***** 山行記 *****
甲斐駒ケ岳
黒戸尾根から甲斐駒ケ岳 14,3,21~23
昨年は8合目の上で撤退した、甲斐駒ケ岳に再挑戦
することになった。今回は七丈小屋に2泊する予定である。
なにせ黒戸尾根は長いので、2日目山頂に登り、これを
降るのは年寄りには大変だから。
今回は冬山に良く一緒に出かける顔見知りのメンバー
以外に新しい人が参加した。これが大変だった。
明らかに担いでいる荷が多すぎる。
雪は神社にも残っており昨年より(1週間早いこともある)
かなり多い。
吊橋を渡る。
尾白川渓谷との分岐。雪に埋まっている。
結構凍って厳しい斜面もあったが、その後日当りのいい
場所もあるのでアイゼンはまだ付けずに登る。
11時頃休憩。
日当りのいい斜面を過ぎて樹林帯を登る途中でアイ
ゼンを付けたと思う。
この写真11:50頃はまだ付けてない。
笹の平分岐点で12:40分を過ぎている。3時間も
掛かっているから、かなりペースが遅い。昨年はこの上
までまったく雪がなかった。
昨年はこの石塔の上の樹林帯でようやく再凍結した雪
が多くなりアイゼンを装着したくらいだった。
*****
設問:
1. 甲斐駒ケ岳の山行記によると、今回は七丈小屋に何泊する予定か。
2. 甲斐駒ケ岳の山行記の続きを書け。
各行のデータは、甲斐駒ケ岳の山行記とは別の出典から取ったものだ。
***** 表示データ *****
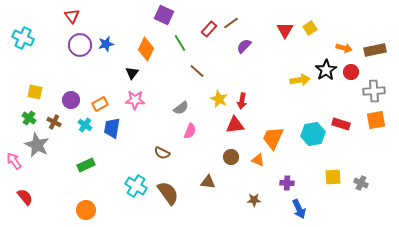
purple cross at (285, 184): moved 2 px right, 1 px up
*****
***** 表示データ *****
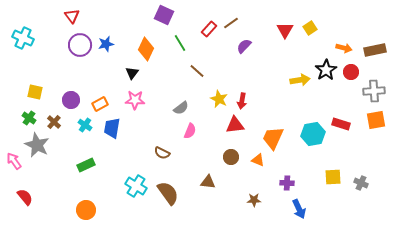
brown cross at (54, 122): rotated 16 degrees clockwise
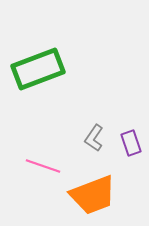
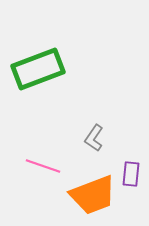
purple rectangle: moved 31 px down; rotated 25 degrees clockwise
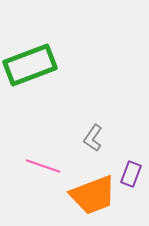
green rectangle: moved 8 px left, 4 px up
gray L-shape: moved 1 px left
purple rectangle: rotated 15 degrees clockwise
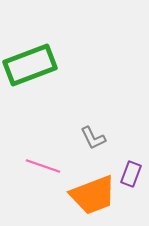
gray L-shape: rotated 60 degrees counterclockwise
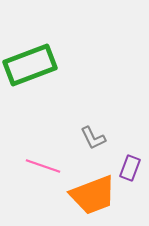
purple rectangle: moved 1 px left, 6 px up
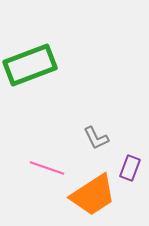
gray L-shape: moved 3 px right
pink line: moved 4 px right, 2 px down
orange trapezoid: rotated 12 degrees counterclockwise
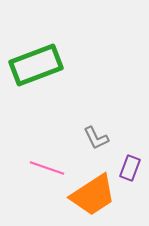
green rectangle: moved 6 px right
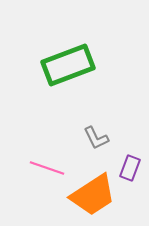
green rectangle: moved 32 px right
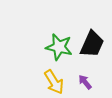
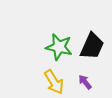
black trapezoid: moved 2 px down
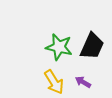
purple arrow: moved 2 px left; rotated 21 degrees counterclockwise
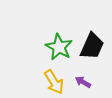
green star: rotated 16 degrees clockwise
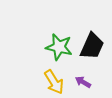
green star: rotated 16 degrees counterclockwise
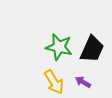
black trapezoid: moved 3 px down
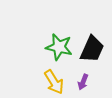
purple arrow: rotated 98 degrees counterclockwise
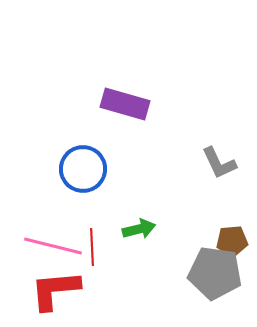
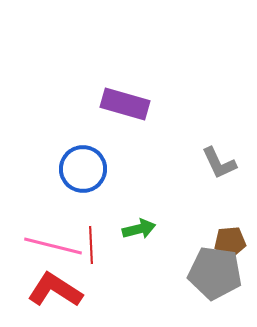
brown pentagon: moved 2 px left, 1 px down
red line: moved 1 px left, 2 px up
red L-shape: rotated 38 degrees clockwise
*****
***** 表示データ *****
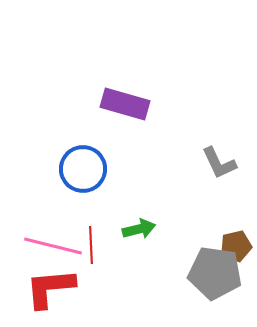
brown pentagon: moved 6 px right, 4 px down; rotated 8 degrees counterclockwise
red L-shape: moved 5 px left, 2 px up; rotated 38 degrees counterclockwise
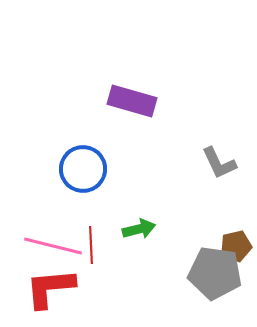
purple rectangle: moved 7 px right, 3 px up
*****
解答:
1. 2泊する予定である。

2.
この辺りから大荷物のおっさんのペースが目に見えて落
ちてきた。前との間が開くのでおっさんの後ろの人達を
前に行かせる。
刃渡りに差し掛かる。14:40頃。
刃渡りを越えて少しで、おっさんが足に痙攣が来たとか
でへたり込んでしまった。しばらく前から足が進まないの
で最後尾で見ていた私は危ないなと思っていた。
前で引っ張っていたリーダーと相談し、ここでならまだ時
間もあるし、私が付いて下山させることにした。
ところがおっさんはしばらく休んで大丈夫行けると言い
だした。てっきりこれからが本番で厳しいのを知っている
のかと思ったのだが、実は夏にもここを登ったことはなく、
何の根拠もないただの気合だったと後で分かった。
まったく馬鹿な話だ。これからが厳しいのだし先に進んだ
ら、もう時間的にも戻るわけには行かないぞと念を押した
のだが、その意味がまったく分かっていなかったのだ。
こういう時は自分が感じ取った危機感で強引にでも降ろ
すべきだったのだ。しかしそうして無事下山したとすれば、
えてしてこういうおっさんほど「行けたはず」という根拠の
ない不満ばかりを残すことになっただろう。
結果から見れば、行けるというおっさんのただの気合が
どれだけアホで深刻な事態を引き起こすか、身に染みさ
せることになりいい教訓になっただろう。
お陰で付き合わされた私も相当辛い目に会わされたが。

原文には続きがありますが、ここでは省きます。